Tom was born on a day when the snow fell like a down comforter over the city of Chicago. Was it an omen of things to come, an attempt by the gods to hasten his coming into this world? Probably not, that’s just how the weather can be at the end of March in Chicago. His upbringing was fairly normal, without major incident or anything that left but a few minor scars, most of which, by all outward appearances, time has healed. So what has he become? That is hard to say. A good father, no matter what your definition of good father be, though your definition may keep him from joining the ranks of great, without the benefit of time with which to tell. Beyond this, it becomes more difficult to say.
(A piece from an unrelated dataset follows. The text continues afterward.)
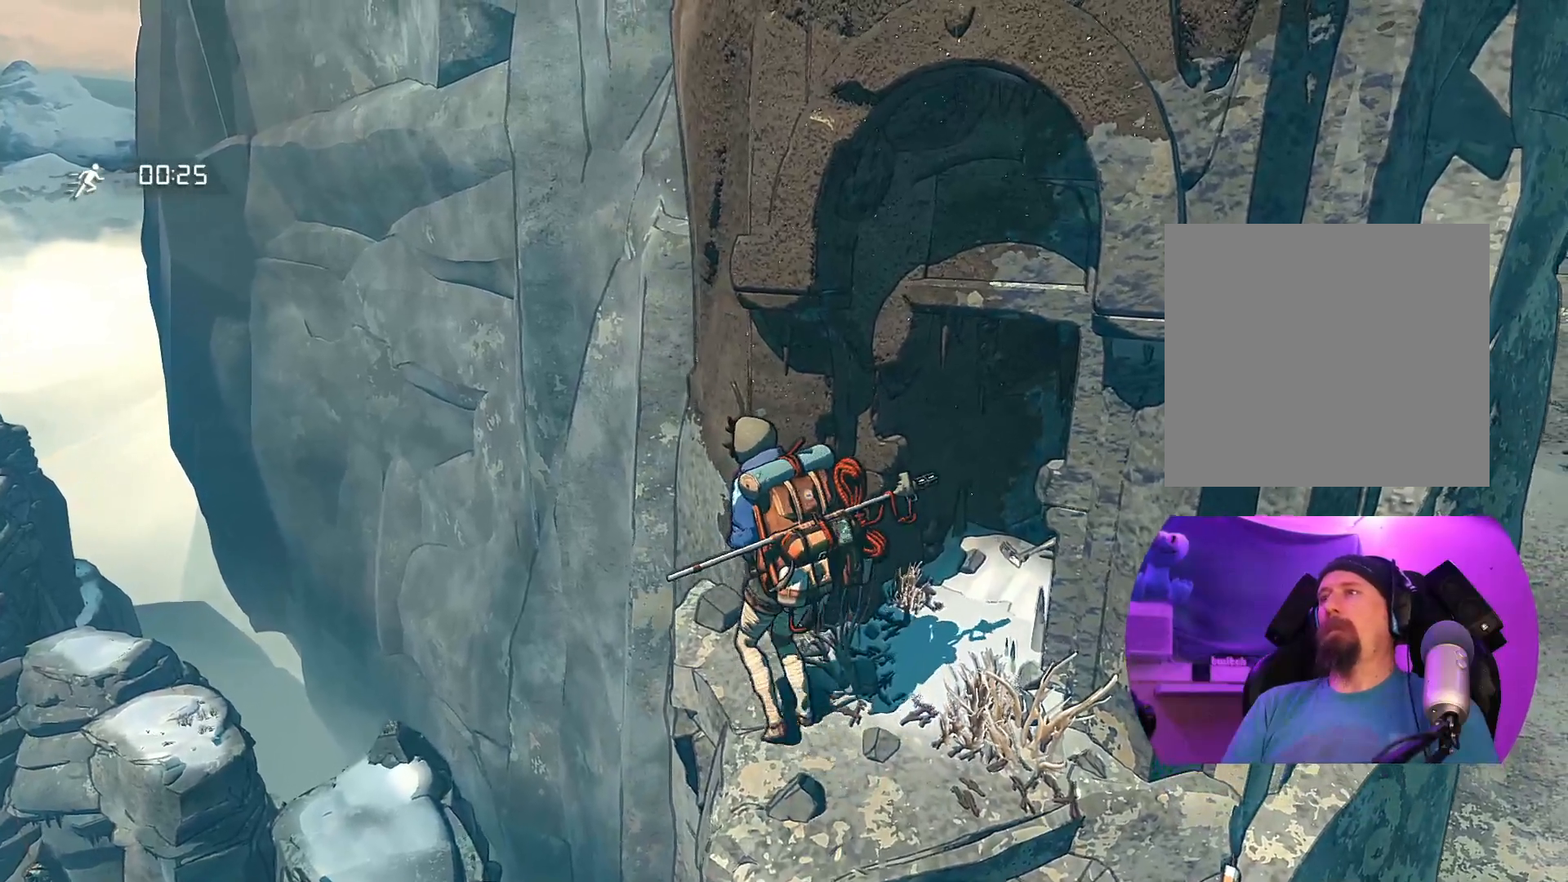
{"buttons": [], "left_stick": "left", "right_stick": "center", "events": [[367, "left_stick", "left"]]}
In flux, it could be seen as a midlife crisis through which he is going but in fact his history shows this to only be another day and another period, the results of which are as likely as the last but twice so of the next and where it will end, nobody knows.
Be it stated such: “My dreams and goals have never changed, just meandered here and there, sometimes lacking definition. With this, I am fine. To head straight for a goal may be fine for some but, for me, I am too easily distracted by shiny objects and have stepped this way and that, not keeping me from my goal but rather working to define my goal and understand what it all means; adding so much to my life as to make me think that it was all worth it, the good and the bad all wrapped in to one total experience that makes me who I am today.”
And with this, you are invited to follow along as he chooses to reveal what he will go here. Maybe this is the beginning of greatness or maybe a spiral into something disastrous, who is to say. OK, maybe greatness is a little much to expect, spiraling into disaster is more likely. The only hope is this: continuing to pay my mortgage.